• _Quoted passage_:
____________________

In the next cell, we load an [FCN](https://pytorch.org/vision/stable/models/fcn.html) built from a [ResNet50](https://arxiv.org/pdf/1512.03385.pdf):

In [None]:
fcn = torchvision.models.segmentation.fcn_resnet50(weights_backbone = None )
# fcn = torchvision.models.segmentation.fcn_resnet50( weights_backbone = torchvision.models.ResNet50_Weights.IMAGENET1K_V1)

**Q2:** What is different from a standard ResNet50? Does the FCN provide an output of the same size as the input? Test and explain.

In [None]:
resnet50 =  torchvision.models.resnet50()
print(resnet50)

In [None]:
print(fcn)

In summary:
- The final perceptron is replaced by a fully convolutional "head" ([FCNhead](https://github.com/pytorch/vision/blob/main/torchvision/models/segmentation/fcn.py)).

____________________

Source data
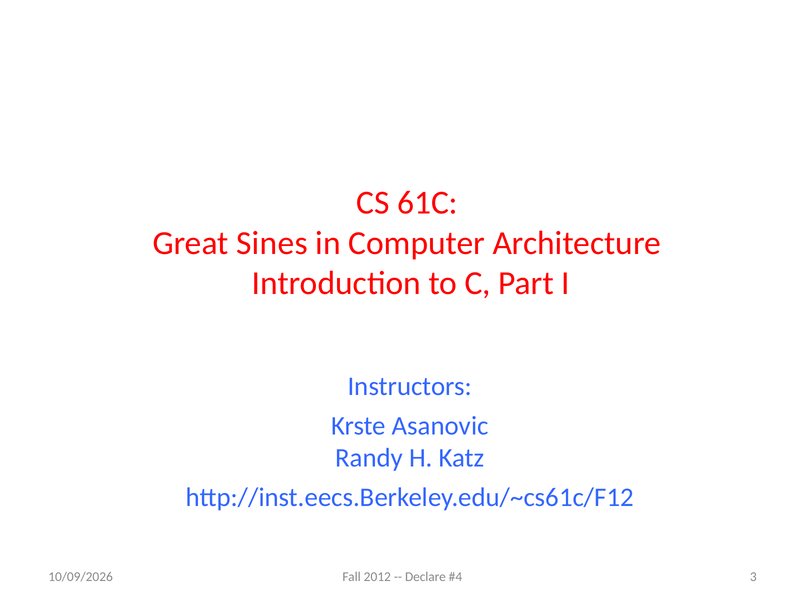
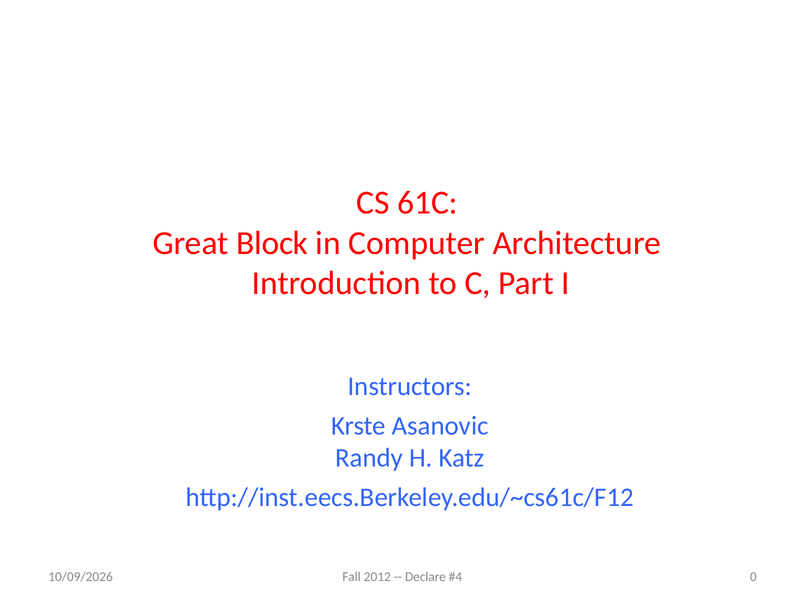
Sines: Sines -> Block
3: 3 -> 0
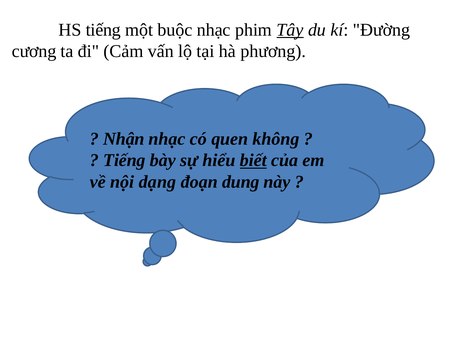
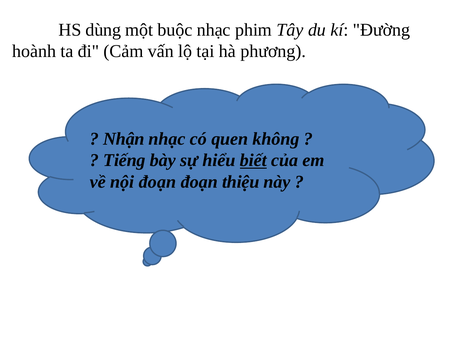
HS tiếng: tiếng -> dùng
Tây underline: present -> none
cương: cương -> hoành
nội dạng: dạng -> đoạn
dung: dung -> thiệu
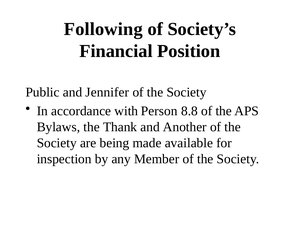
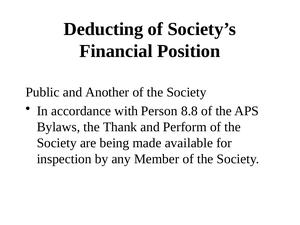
Following: Following -> Deducting
Jennifer: Jennifer -> Another
Another: Another -> Perform
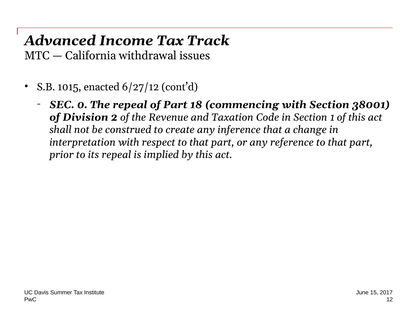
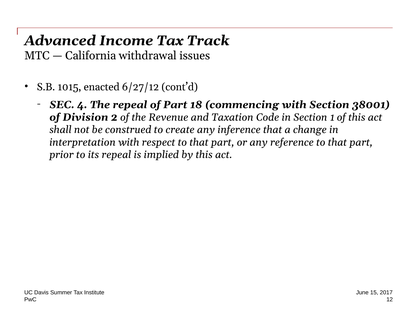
0: 0 -> 4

____________________

• _Problems to work on_:
1. According to the FCN notebook excerpt, what replaces the final perceptron?
2. Copy the rows of the source data from the line with "Following: Following -> Deducting" up to and including the last line of the rows, leaving out the pictures.

• _Answers to the problems_:
1. A fully convolutional "head" (FCNhead).

2.
Following: Following -> Deducting
Jennifer: Jennifer -> Another
Another: Another -> Perform
0: 0 -> 4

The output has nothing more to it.